One of the most heated arguments in the AI jobs debate is also one of the most confusing, because the data appears to point two ways at once. White collar employment is expanding, yet the class of 2026 insists the door is closing behind them. Oddly, both can be true.

The gloomy view

Nearly nine in ten graduates in the class of 2026 worry that AI or automation could replace entry level roles, up sharply from 64% a year earlier. Their fear is not baseless. Unemployment among recent graduates has climbed to nearly 6%, rising about twice as fast as the wider workforce since 2022, and junior postings in software development and data analysis have fallen steeply. BlackRock chief executive Larry Fink warned that this year's graduates could face the highest jobless rate in years, partly because of AI.

The booming view

Yet zoom out and the economy tells a sunnier story. Since ChatGPT launched in late 2022, the United States has added roughly 3 million white collar jobs while blue collar employment stayed flat.

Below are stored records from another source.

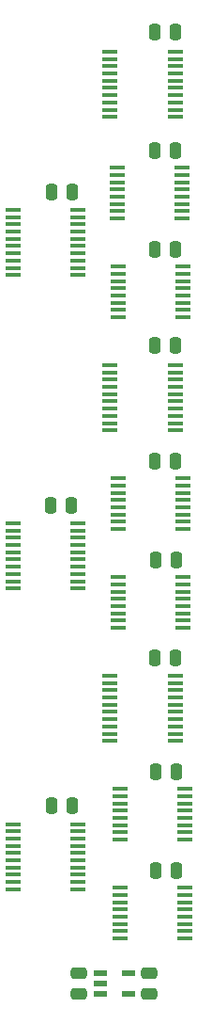
<source format=gbr>
%TF.GenerationSoftware,KiCad,Pcbnew,7.0.5*%
%TF.CreationDate,2024-01-25T17:04:26+02:00*%
%TF.ProjectId,Video Address Counter,56696465-6f20-4416-9464-726573732043,rev?*%
%TF.SameCoordinates,Original*%
%TF.FileFunction,Paste,Top*%
%TF.FilePolarity,Positive*%
%FSLAX46Y46*%
G04 Gerber Fmt 4.6, Leading zero omitted, Abs format (unit mm)*
G04 Created by KiCad (PCBNEW 7.0.5) date 2024-01-25 17:04:26*
%MOMM*%
%LPD*%
G01*
G04 APERTURE LIST*
G04 Aperture macros list*
%AMRoundRect*
0 Rectangle with rounded corners*
0 $1 Rounding radius*
0 $2 $3 $4 $5 $6 $7 $8 $9 X,Y pos of 4 corners*
0 Add a 4 corners polygon primitive as box body*
4,1,4,$2,$3,$4,$5,$6,$7,$8,$9,$2,$3,0*
0 Add four circle primitives for the rounded corners*
1,1,$1+$1,$2,$3*
1,1,$1+$1,$4,$5*
1,1,$1+$1,$6,$7*
1,1,$1+$1,$8,$9*
0 Add four rect primitives between the rounded corners*
20,1,$1+$1,$2,$3,$4,$5,0*
20,1,$1+$1,$4,$5,$6,$7,0*
20,1,$1+$1,$6,$7,$8,$9,0*
20,1,$1+$1,$8,$9,$2,$3,0*%
G04 Aperture macros list end*
%ADD10R,1.475000X0.450000*%
%ADD11R,1.450000X0.450000*%
%ADD12R,1.150000X0.600000*%
%ADD13RoundRect,0.250000X0.475000X-0.250000X0.475000X0.250000X-0.475000X0.250000X-0.475000X-0.250000X0*%
%ADD14RoundRect,0.250000X0.250000X0.475000X-0.250000X0.475000X-0.250000X-0.475000X0.250000X-0.475000X0*%
G04 APERTURE END LIST*
D10*
%TO.C,IC13*%
X85710000Y-101850000D03*
X85710000Y-102500000D03*
X85710000Y-103150000D03*
X85710000Y-103800000D03*
X85710000Y-104450000D03*
X85710000Y-105100000D03*
X85710000Y-105750000D03*
X85710000Y-106400000D03*
X85710000Y-107050000D03*
X85710000Y-107700000D03*
X91586000Y-107700000D03*
X91586000Y-107050000D03*
X91586000Y-106400000D03*
X91586000Y-105750000D03*
X91586000Y-105100000D03*
X91586000Y-104450000D03*
X91586000Y-103800000D03*
X91586000Y-103150000D03*
X91586000Y-102500000D03*
X91586000Y-101850000D03*
%TD*%
%TO.C,IC12*%
X85710000Y-73910000D03*
X85710000Y-74560000D03*
X85710000Y-75210000D03*
X85710000Y-75860000D03*
X85710000Y-76510000D03*
X85710000Y-77160000D03*
X85710000Y-77810000D03*
X85710000Y-78460000D03*
X85710000Y-79110000D03*
X85710000Y-79760000D03*
X91586000Y-79760000D03*
X91586000Y-79110000D03*
X91586000Y-78460000D03*
X91586000Y-77810000D03*
X91586000Y-77160000D03*
X91586000Y-76510000D03*
X91586000Y-75860000D03*
X91586000Y-75210000D03*
X91586000Y-74560000D03*
X91586000Y-73910000D03*
%TD*%
%TO.C,IC11*%
X85710000Y-45716000D03*
X85710000Y-46366000D03*
X85710000Y-47016000D03*
X85710000Y-47666000D03*
X85710000Y-48316000D03*
X85710000Y-48966000D03*
X85710000Y-49616000D03*
X85710000Y-50266000D03*
X85710000Y-50916000D03*
X85710000Y-51566000D03*
X91586000Y-51566000D03*
X91586000Y-50916000D03*
X91586000Y-50266000D03*
X91586000Y-49616000D03*
X91586000Y-48966000D03*
X91586000Y-48316000D03*
X91586000Y-47666000D03*
X91586000Y-47016000D03*
X91586000Y-46366000D03*
X91586000Y-45716000D03*
%TD*%
D11*
%TO.C,IC10*%
X86612000Y-120915000D03*
X86612000Y-121565000D03*
X86612000Y-122215000D03*
X86612000Y-122865000D03*
X86612000Y-123515000D03*
X86612000Y-124165000D03*
X86612000Y-124815000D03*
X86612000Y-125465000D03*
X92462000Y-125465000D03*
X92462000Y-124815000D03*
X92462000Y-124165000D03*
X92462000Y-123515000D03*
X92462000Y-122865000D03*
X92462000Y-122215000D03*
X92462000Y-121565000D03*
X92462000Y-120915000D03*
%TD*%
%TO.C,IC9*%
X86612000Y-112025000D03*
X86612000Y-112675000D03*
X86612000Y-113325000D03*
X86612000Y-113975000D03*
X86612000Y-114625000D03*
X86612000Y-115275000D03*
X86612000Y-115925000D03*
X86612000Y-116575000D03*
X92462000Y-116575000D03*
X92462000Y-115925000D03*
X92462000Y-115275000D03*
X92462000Y-114625000D03*
X92462000Y-113975000D03*
X92462000Y-113325000D03*
X92462000Y-112675000D03*
X92462000Y-112025000D03*
%TD*%
D10*
%TO.C,IC8*%
X76947000Y-115185000D03*
X76947000Y-115835000D03*
X76947000Y-116485000D03*
X76947000Y-117135000D03*
X76947000Y-117785000D03*
X76947000Y-118435000D03*
X76947000Y-119085000D03*
X76947000Y-119735000D03*
X76947000Y-120385000D03*
X76947000Y-121035000D03*
X82823000Y-121035000D03*
X82823000Y-120385000D03*
X82823000Y-119735000D03*
X82823000Y-119085000D03*
X82823000Y-118435000D03*
X82823000Y-117785000D03*
X82823000Y-117135000D03*
X82823000Y-116485000D03*
X82823000Y-115835000D03*
X82823000Y-115185000D03*
%TD*%
D11*
%TO.C,IC7*%
X86485000Y-92975000D03*
X86485000Y-93625000D03*
X86485000Y-94275000D03*
X86485000Y-94925000D03*
X86485000Y-95575000D03*
X86485000Y-96225000D03*
X86485000Y-96875000D03*
X86485000Y-97525000D03*
X92335000Y-97525000D03*
X92335000Y-96875000D03*
X92335000Y-96225000D03*
X92335000Y-95575000D03*
X92335000Y-94925000D03*
X92335000Y-94275000D03*
X92335000Y-93625000D03*
X92335000Y-92975000D03*
%TD*%
%TO.C,IC6*%
X86485000Y-84085000D03*
X86485000Y-84735000D03*
X86485000Y-85385000D03*
X86485000Y-86035000D03*
X86485000Y-86685000D03*
X86485000Y-87335000D03*
X86485000Y-87985000D03*
X86485000Y-88635000D03*
X92335000Y-88635000D03*
X92335000Y-87985000D03*
X92335000Y-87335000D03*
X92335000Y-86685000D03*
X92335000Y-86035000D03*
X92335000Y-85385000D03*
X92335000Y-84735000D03*
X92335000Y-84085000D03*
%TD*%
D10*
%TO.C,IC5*%
X76947000Y-88134000D03*
X76947000Y-88784000D03*
X76947000Y-89434000D03*
X76947000Y-90084000D03*
X76947000Y-90734000D03*
X76947000Y-91384000D03*
X76947000Y-92034000D03*
X76947000Y-92684000D03*
X76947000Y-93334000D03*
X76947000Y-93984000D03*
X82823000Y-93984000D03*
X82823000Y-93334000D03*
X82823000Y-92684000D03*
X82823000Y-92034000D03*
X82823000Y-91384000D03*
X82823000Y-90734000D03*
X82823000Y-90084000D03*
X82823000Y-89434000D03*
X82823000Y-88784000D03*
X82823000Y-88134000D03*
%TD*%
D11*
%TO.C,IC4*%
X86485000Y-65035000D03*
X86485000Y-65685000D03*
X86485000Y-66335000D03*
X86485000Y-66985000D03*
X86485000Y-67635000D03*
X86485000Y-68285000D03*
X86485000Y-68935000D03*
X86485000Y-69585000D03*
X92335000Y-69585000D03*
X92335000Y-68935000D03*
X92335000Y-68285000D03*
X92335000Y-67635000D03*
X92335000Y-66985000D03*
X92335000Y-66335000D03*
X92335000Y-65685000D03*
X92335000Y-65035000D03*
%TD*%
%TO.C,IC3*%
X86358000Y-56145000D03*
X86358000Y-56795000D03*
X86358000Y-57445000D03*
X86358000Y-58095000D03*
X86358000Y-58745000D03*
X86358000Y-59395000D03*
X86358000Y-60045000D03*
X86358000Y-60695000D03*
X92208000Y-60695000D03*
X92208000Y-60045000D03*
X92208000Y-59395000D03*
X92208000Y-58745000D03*
X92208000Y-58095000D03*
X92208000Y-57445000D03*
X92208000Y-56795000D03*
X92208000Y-56145000D03*
%TD*%
D10*
%TO.C,IC2*%
X76947000Y-59940000D03*
X76947000Y-60590000D03*
X76947000Y-61240000D03*
X76947000Y-61890000D03*
X76947000Y-62540000D03*
X76947000Y-63190000D03*
X76947000Y-63840000D03*
X76947000Y-64490000D03*
X76947000Y-65140000D03*
X76947000Y-65790000D03*
X82823000Y-65790000D03*
X82823000Y-65140000D03*
X82823000Y-64490000D03*
X82823000Y-63840000D03*
X82823000Y-63190000D03*
X82823000Y-62540000D03*
X82823000Y-61890000D03*
X82823000Y-61240000D03*
X82823000Y-60590000D03*
X82823000Y-59940000D03*
%TD*%
D12*
%TO.C,IC1*%
X84808000Y-128590000D03*
X84808000Y-129540000D03*
X84808000Y-130490000D03*
X87408000Y-130490000D03*
X87408000Y-128590000D03*
%TD*%
D13*
%TO.C,C10*%
X82933000Y-130474000D03*
X82933000Y-128574000D03*
%TD*%
D14*
%TO.C,C6*%
X91741000Y-119380000D03*
X89841000Y-119380000D03*
%TD*%
%TO.C,C1*%
X82343000Y-113538000D03*
X80443000Y-113538000D03*
%TD*%
%TO.C,C2*%
X91741000Y-91440000D03*
X89841000Y-91440000D03*
%TD*%
%TO.C,C7*%
X91614000Y-82550000D03*
X89714000Y-82550000D03*
%TD*%
%TO.C,C12*%
X91741000Y-110490000D03*
X89841000Y-110490000D03*
%TD*%
%TO.C,C8*%
X82216000Y-86487000D03*
X80316000Y-86487000D03*
%TD*%
%TO.C,C4*%
X91614000Y-72136000D03*
X89714000Y-72136000D03*
%TD*%
%TO.C,C3*%
X91614000Y-100203000D03*
X89714000Y-100203000D03*
%TD*%
%TO.C,C5*%
X91614000Y-43942000D03*
X89714000Y-43942000D03*
%TD*%
D13*
%TO.C,C11*%
X89283000Y-130474000D03*
X89283000Y-128574000D03*
%TD*%
D14*
%TO.C,C14*%
X91614000Y-54610000D03*
X89714000Y-54610000D03*
%TD*%
%TO.C,C13*%
X91614000Y-63500000D03*
X89714000Y-63500000D03*
%TD*%
%TO.C,C9*%
X82326000Y-58293000D03*
X80426000Y-58293000D03*
%TD*%
M02*

</source>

Several occupations often named as AI's first casualties have instead grown: about 7% more software developers, 10% more radiologists and 21% more paralegals than in 2022.

Experience creep

The reconciliation is subtle. Rather than cutting existing staff, many employers are quietly raising the bar for new ones, demanding more experience for jobs that once trained people from scratch. AI absorbs the simple, repeatable tasks that juniors used to cut their teeth on, so the first rung of the ladder thins even as the ladder overall grows taller.

The long term risk

That worries some experts more than the headline layoffs do. MIT's Andrew McAfee has cautioned that automating away Gen Z's entry level roles could backfire, leaving firms without the experienced staff they will need a decade from now. If nobody is hired and trained at the bottom, the talent pipeline eventually runs dry.